Archdiocese hosts Black Catholic Congress

Audrey Calhoun, a parishioner of St. Augustine Church, received Communion from Father Edmund Ani, a visiting priest at St. Bernard Church in Clementsville, Ky., during the Archdiocese of Louisville’s third Black Catholic Congress held Dec. 13 at the Flaget Center. (Photo Special to The Record by Clinton Bennett)
Audrey Calhoun, a parishioner of St. Augustine Church, received Communion from Father Edmund Ani, a visiting priest at St. Bernard Church in Clementsville, Ky., during the Archdiocese of Louisville’s third Black Catholic Congress held Dec. 13 at the Flaget Center. (Photo Special to The Record by Clinton Bennett)

By Jessica Able, Record Staff Writer

Nearly 350 people, including 75 young adults, attended the Archdiocese of Louisville’s third Black Catholic Congress Dec. 13 at the Flaget Center, 1935 Lewiston Drive.

The event was sponsored by the Office of Multicultural Ministry (OMM) and aimed to highlight “the new evangelization from an Africentric perspective while addressing the spiritual and human needs of the African diaspora,” an announcement from the OMM said.

The all-day event featured a number of workshops on topics such as spirituality, evangelization, ministering with youth and families, leadership development and vocations.

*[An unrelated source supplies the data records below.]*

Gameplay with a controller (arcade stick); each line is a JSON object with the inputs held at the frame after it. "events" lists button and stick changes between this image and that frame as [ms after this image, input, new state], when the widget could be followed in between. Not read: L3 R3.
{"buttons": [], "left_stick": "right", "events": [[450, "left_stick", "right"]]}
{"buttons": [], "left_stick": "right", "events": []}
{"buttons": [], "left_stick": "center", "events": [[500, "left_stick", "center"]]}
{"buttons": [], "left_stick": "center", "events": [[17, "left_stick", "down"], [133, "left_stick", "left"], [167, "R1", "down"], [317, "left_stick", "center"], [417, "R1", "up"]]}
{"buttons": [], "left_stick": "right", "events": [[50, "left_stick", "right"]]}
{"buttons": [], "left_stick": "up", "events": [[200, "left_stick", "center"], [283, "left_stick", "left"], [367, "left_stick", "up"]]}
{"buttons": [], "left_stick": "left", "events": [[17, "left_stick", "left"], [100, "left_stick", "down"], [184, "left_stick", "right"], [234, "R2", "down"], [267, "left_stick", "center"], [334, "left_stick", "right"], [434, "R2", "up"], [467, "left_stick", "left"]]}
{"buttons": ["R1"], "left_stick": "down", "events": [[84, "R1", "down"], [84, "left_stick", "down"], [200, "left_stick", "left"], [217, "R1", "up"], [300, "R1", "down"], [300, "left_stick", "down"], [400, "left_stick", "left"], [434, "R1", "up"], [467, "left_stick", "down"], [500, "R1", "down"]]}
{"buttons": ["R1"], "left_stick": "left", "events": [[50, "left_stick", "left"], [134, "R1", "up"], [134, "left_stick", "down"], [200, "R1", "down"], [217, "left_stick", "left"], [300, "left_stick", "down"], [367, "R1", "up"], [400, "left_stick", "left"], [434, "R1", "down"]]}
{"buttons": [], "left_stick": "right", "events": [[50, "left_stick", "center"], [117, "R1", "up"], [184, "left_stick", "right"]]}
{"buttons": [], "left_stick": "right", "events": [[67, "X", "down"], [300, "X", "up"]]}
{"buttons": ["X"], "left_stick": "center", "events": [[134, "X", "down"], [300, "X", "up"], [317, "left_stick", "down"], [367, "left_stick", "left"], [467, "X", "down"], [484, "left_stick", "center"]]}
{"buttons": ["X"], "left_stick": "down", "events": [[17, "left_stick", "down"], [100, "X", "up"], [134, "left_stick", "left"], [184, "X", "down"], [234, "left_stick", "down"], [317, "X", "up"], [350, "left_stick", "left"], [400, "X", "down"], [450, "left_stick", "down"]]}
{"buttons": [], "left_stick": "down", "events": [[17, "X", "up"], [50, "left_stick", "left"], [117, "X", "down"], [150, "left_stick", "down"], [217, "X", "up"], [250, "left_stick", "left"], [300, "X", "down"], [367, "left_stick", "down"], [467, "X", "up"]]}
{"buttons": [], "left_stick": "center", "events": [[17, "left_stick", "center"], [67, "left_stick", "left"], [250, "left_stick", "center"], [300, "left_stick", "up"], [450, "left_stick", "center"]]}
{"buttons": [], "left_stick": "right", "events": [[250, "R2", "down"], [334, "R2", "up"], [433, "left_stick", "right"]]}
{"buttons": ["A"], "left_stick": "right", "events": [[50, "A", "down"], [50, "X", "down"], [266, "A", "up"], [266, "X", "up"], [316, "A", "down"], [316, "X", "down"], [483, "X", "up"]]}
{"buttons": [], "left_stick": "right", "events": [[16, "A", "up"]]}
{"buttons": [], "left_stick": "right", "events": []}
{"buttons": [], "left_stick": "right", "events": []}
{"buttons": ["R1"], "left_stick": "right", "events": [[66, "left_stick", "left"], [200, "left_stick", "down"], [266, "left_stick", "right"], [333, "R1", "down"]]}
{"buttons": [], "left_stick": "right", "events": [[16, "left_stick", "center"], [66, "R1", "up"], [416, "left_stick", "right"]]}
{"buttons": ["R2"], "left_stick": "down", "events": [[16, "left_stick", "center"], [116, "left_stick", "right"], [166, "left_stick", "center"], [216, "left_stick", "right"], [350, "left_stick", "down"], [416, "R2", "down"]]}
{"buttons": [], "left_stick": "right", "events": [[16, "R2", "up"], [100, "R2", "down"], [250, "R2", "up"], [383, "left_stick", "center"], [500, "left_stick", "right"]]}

There was also separate programming designed for youth.

Archbishop Joseph E. Kurtz celebrated Mass for the congress participants and told those gathered at the congress they were called to attend for a reason.

“Christ needs those who are at this congress. We need African-American Catholics who do not boast of themselves but of the Lord,” he said in an interview following the congress.

Archbishop Kurtz noted that it has been 50 years since the historic Civil Rights Act of 1964. A lot has been accomplished in the half of a century since, he said, but there is still more work to do.

He also spoke of the new Catholic Elementary School Plan, which was announced last November. The plan aims to make Catholic school education more accessible to families in need.

Representatives of parishes in West Louisville, where there are no Catholic schools, met with leaders from the archdiocese and the Catholic Education Foundation (CEF) to give advice and input as the plan was being formed, M. Annette Mandley-Turner, executive director of the OMM, said in an interview following the congress.

Archdiocesan and CEF leaders plan to host a follow-up meeting in the West End later this month to discuss details of the plan’s financial options with parents who are interested in sending their children to Catholic schools, Turner said.

The archbishop also noted that the African-American community within the archdiocese has a long-standing — and important — tradition of calling forth capable leaders.

In order to prepare for the future of the black Catholic church, he said, leaders within the black community need to continue to call forth new individuals to take up leadership roles.

Turner said that based on the feedback she’s received, congress attendees felt a renewed sense of purpose.

“They left with a sense of ‘I still have gifts to share with the church,’ ” she said.

Other speakers included Redemptorist Father Maurice J. Nutt; Father John T. Judie; Dr. Kathlene Dorsey Bello, a liturgist and scholar in black spirituality; and Dr. Tyrone Powers, an author.

Several local delegates to the 2012 National Black Catholic Congress XI also spoke.